- _Vorliegender Text_:
★ ★ ★ ★ ★ ★ ★

Diversifikation in der Geldanlage ist Trumpf – und so einfach
Was in der Beziehungswelt viel Zeitaufwand und aktives Handeln erfordert, ist in der Geldanlage ganz einfach. So gesehen gibt es doch einen Unterschied. Es ist heute sehr einfach und kostengünstig, sein Geld rund um den Globus in über 8000 Firmen zu streuen. Enttäuscht uns eine Firma, so ist das kaum spürbar. Insofern ist sicheres Investieren viel einfacher als sich mit gutem Gefühl auf Menschen einzulassen.
Trotzdem ist es wichtig, auch bei der Geldanlage zu wissen, was zu uns passt und mehr oder weniger Schwankungen zuzulassen. Der eine braucht Garantien, der andere nicht. Wir sollten uns nicht von Gier leiten lassen und zu viel Risiko eingehen, denn geht beispielsweise der Aktienmarkt einmal runter und wir haben unsere Risikotoleranz überschätzt, dann bekommen wir Angst und steigen womöglich zum ungünstigsten Zeitpunkt aus.
Kenne Dich selbst als Geldanleger – dann kannst Du keine Fehler machen
Meine Aufgabe als begleitender Berater ist es, Ihnen bei der realistischen Einschätzung ihrer Risikotoleranz zu helfen. Wieviel Schwankung vertragen Sie, wieviel Geld muss im sicheren Cash-Topf verbleiben, um ruhig zu schlafen unabhängig von der Entwicklung des langfristigen Topfes, der stärker schwanken darf. Wieviel Geld sollte mit etwas mehr Rendite als Cash mittelfristig investiert werden, auf Sicht von fünf bis zehn Jahren aber mit ziemlicher Sicherheit gute Ergebnisse abliefern. Um solche Fragen drehen sich gute Gespräche zum Thema Geld und Investment. Das ist eine Art „Geldtherapie“, d.h. die ehrliche Reflektion, wie wir uns mit Geldanlage fühlen und was wir brauchen. Wer sich hier richtig einschätzt, der kann langfristig schwerlich Fehler machen. Und wer keine Angst vor Fehlern hat, der kann sich vertrauensvoll einlassen, sein Geld sinnvoll und breit gestreut investieren und sich entspannt zurücklehnen. Im Idealfall können wir dann das Wechselspiel an den Märkten sogar mit Freude und Neugier beobachten, mit der Gewissheit, dass es langfristig in die richtige Richtung geht – mit einer ansehnlichen Rendite nach oben!

★ ★ ★ ★ ★ ★ ★

- _Vorhandene Daten_:
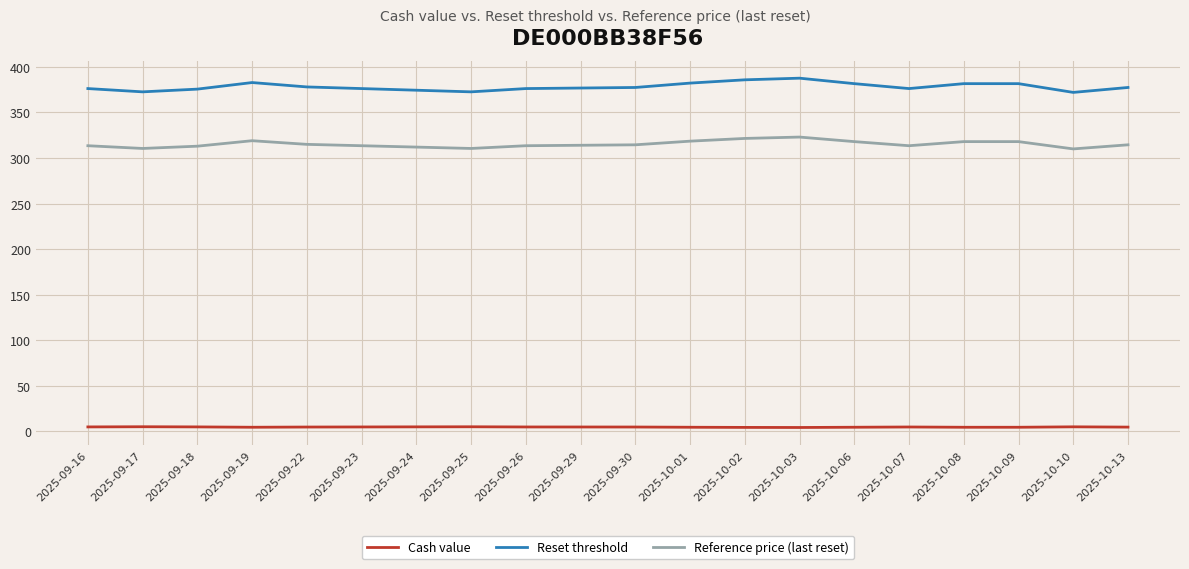

Is it true that Cash value equals 5.0 at 2025-09-23?

True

★ ★ ★ ★ ★ ★ ★

- _Zu beantwortende Fragen_:
1. In wie viele Firmen kann man sein Geld laut dem Text zur Geldanlage heute streuen?
2. Übersetze den Satz „Der eine braucht Garantien, der andere nicht.“ aus dem Text zur Geldanlage ins Englische.
3. Warum sollte man sich laut dem Text zur Geldanlage nicht von Gier leiten lassen und zu viel Risiko eingehen?
Stütze dich dabei nur auf den Text zur Geldanlage.

- _Die Lösungen_:
1. In über 8000 Firmen rund um den Globus.

2. One person needs guarantees, the other doesn't.

3. Wenn der Aktienmarkt einmal fällt und man die eigene Risikotoleranz überschätzt hat, bekommt man Angst. Dann steigt man womöglich zum ungünstigsten Zeitpunkt aus.